● Extracted text:

↓↓↓

A. Chou, B Chelf, D. Engler

One-line summary: A rough draft, but nevertheless some interesting validations of commonly accepted things as well as an unexpected discovery. They use xgcc (their own checker-gcc) to collect on the order of 1700 bugs from Linux and draw conclusions based on them. One thing to keep in mind w.r.t. applicability is that, like any static checker, using this tool requires access to the source code. Additionally, the authors point out that they treat all bugs equally, whereas it is often the case that some bugs are significantly more important than others. They do not discuss or speculate at all on the relevance of bugs they found.

Overview/Main Points

Depending on the version of Linux, most of the code it consists of (in terms of lines-of-code) is driver code; the percentage ranges from 50% (for mature releases) to 70% (for new releases). Moreover, they find that driver code is up to 6 times buggier than the rest of Linux. This is attributed to driver developers being less familiar with the kernel interfaces and the fact that driver code is used by much fewer users.

They use seven checkers that look at the following types of bugs: - call a blocking function with interrupts disabled or spinlock held - use freed memory - forget to restore disabled interrupts - double-acquiring a lock - not checking potentially-NULL return pointers (e.g., from kmalloc) - use pointers from user land without checking them - allocate large stack variables (>1 KB) on the fixed-size kernel stack

The paper presents a graph of bug lifetimes, i.e. the amount of time from when the bug is introduced to when it is eliminated from the code base. The # of bugs vs. lifetime distribution is somewhat exponentially decreasing but long-tailed, starting at about 650 bugs with lifetimes of a few days, dropping to 400 bugs that lived a few months, down to 100 bugs that lived for 2 years, etc. The long tail is possible explained by latent bugs that are on rarely executed error paths. Overall, they find that 40%-60% of the bugs in any given release were introduced during the one year prior to release.

↑↑↑

● Raw data:
↓↓↓

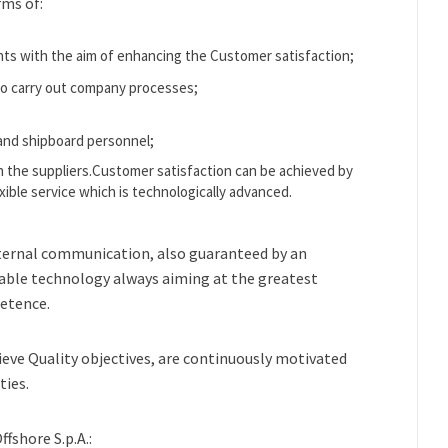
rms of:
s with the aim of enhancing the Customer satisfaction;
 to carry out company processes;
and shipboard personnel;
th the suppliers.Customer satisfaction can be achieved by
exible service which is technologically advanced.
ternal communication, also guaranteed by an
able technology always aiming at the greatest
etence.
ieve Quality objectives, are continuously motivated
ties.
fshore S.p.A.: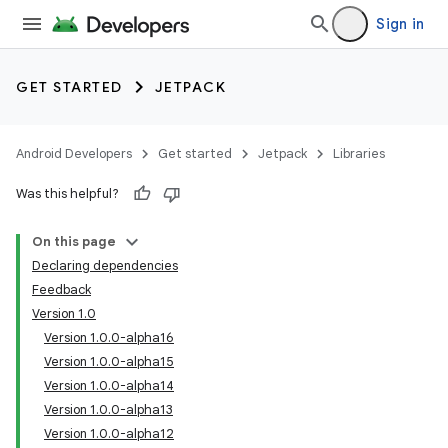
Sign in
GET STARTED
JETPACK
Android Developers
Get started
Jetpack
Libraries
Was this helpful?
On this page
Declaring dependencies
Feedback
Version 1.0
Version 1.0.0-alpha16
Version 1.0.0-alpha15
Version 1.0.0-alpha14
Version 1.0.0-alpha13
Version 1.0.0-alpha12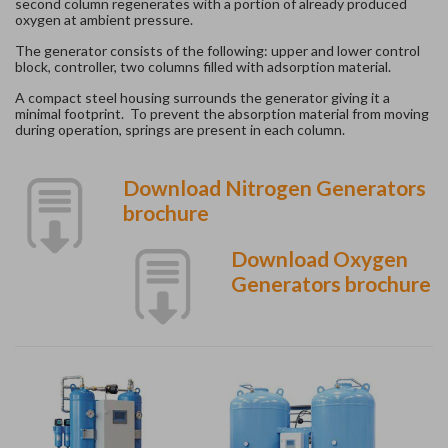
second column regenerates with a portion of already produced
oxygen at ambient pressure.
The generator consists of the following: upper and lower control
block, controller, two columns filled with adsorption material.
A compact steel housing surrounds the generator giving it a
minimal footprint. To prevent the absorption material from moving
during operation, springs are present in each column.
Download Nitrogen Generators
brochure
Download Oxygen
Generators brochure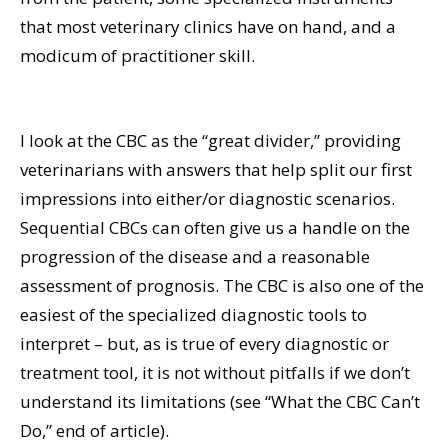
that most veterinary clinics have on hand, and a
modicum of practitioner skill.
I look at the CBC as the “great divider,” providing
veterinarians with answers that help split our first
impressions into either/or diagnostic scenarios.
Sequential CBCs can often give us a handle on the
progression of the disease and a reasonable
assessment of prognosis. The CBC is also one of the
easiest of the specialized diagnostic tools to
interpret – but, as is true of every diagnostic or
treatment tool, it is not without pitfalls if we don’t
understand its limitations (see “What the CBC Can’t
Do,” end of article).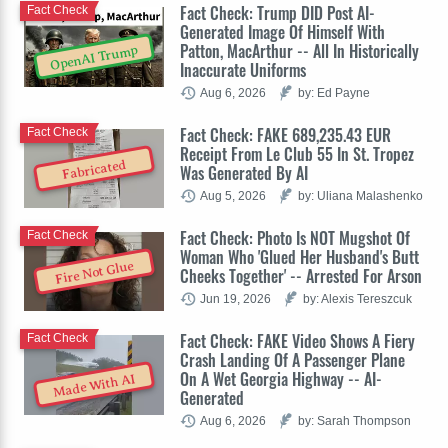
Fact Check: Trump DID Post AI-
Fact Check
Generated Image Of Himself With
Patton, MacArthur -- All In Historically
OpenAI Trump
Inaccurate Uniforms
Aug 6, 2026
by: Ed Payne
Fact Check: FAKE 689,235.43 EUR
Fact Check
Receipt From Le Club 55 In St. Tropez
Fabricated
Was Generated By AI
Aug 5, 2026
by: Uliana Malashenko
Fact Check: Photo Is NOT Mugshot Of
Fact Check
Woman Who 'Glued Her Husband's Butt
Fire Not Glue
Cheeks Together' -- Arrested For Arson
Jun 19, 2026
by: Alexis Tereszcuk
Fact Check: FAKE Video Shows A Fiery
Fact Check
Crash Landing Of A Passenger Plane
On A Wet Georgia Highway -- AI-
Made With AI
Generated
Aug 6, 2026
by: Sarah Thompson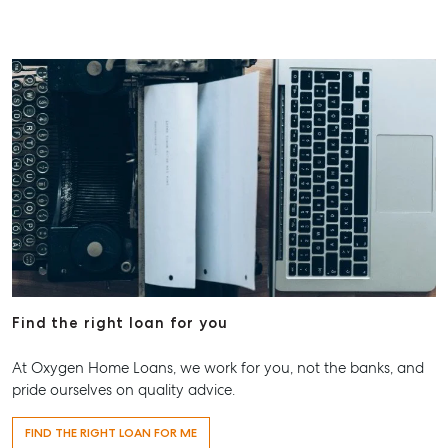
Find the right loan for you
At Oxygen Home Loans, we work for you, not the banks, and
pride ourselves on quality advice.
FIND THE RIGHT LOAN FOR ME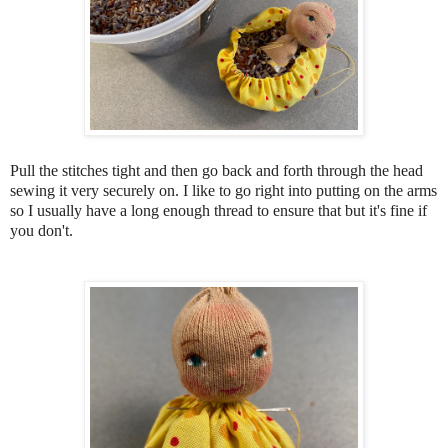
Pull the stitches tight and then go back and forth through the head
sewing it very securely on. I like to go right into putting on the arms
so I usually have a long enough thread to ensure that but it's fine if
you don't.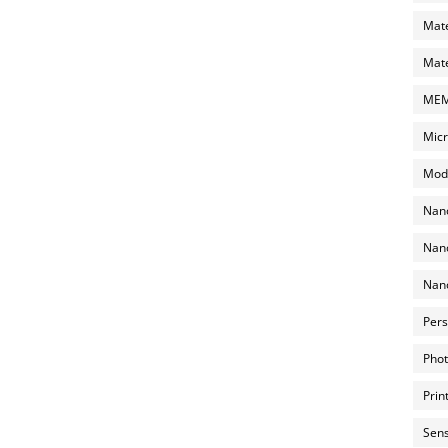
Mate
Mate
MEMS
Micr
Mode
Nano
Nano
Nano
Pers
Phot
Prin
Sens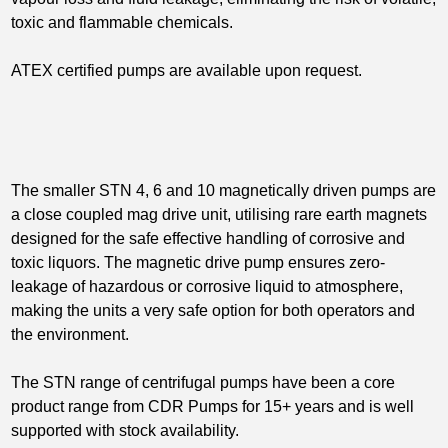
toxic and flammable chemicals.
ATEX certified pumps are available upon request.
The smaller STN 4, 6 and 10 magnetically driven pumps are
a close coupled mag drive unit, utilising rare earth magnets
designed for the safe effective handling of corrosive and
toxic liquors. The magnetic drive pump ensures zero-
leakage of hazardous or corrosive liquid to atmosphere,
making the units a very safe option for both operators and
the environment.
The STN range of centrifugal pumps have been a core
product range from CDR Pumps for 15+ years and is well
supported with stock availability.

↑↑↑

● What you need to do:
Reproduce the passage of the paper summary above from "Overview/Main Points" to "much fewer users.", word for word.

● Task response:
Overview/Main Points

Depending on the version of Linux, most of the code it consists of (in terms of lines-of-code) is driver code; the percentage ranges from 50% (for mature releases) to 70% (for new releases). Moreover, they find that driver code is up to 6 times buggier than the rest of Linux. This is attributed to driver developers being less familiar with the kernel interfaces and the fact that driver code is used by much fewer users.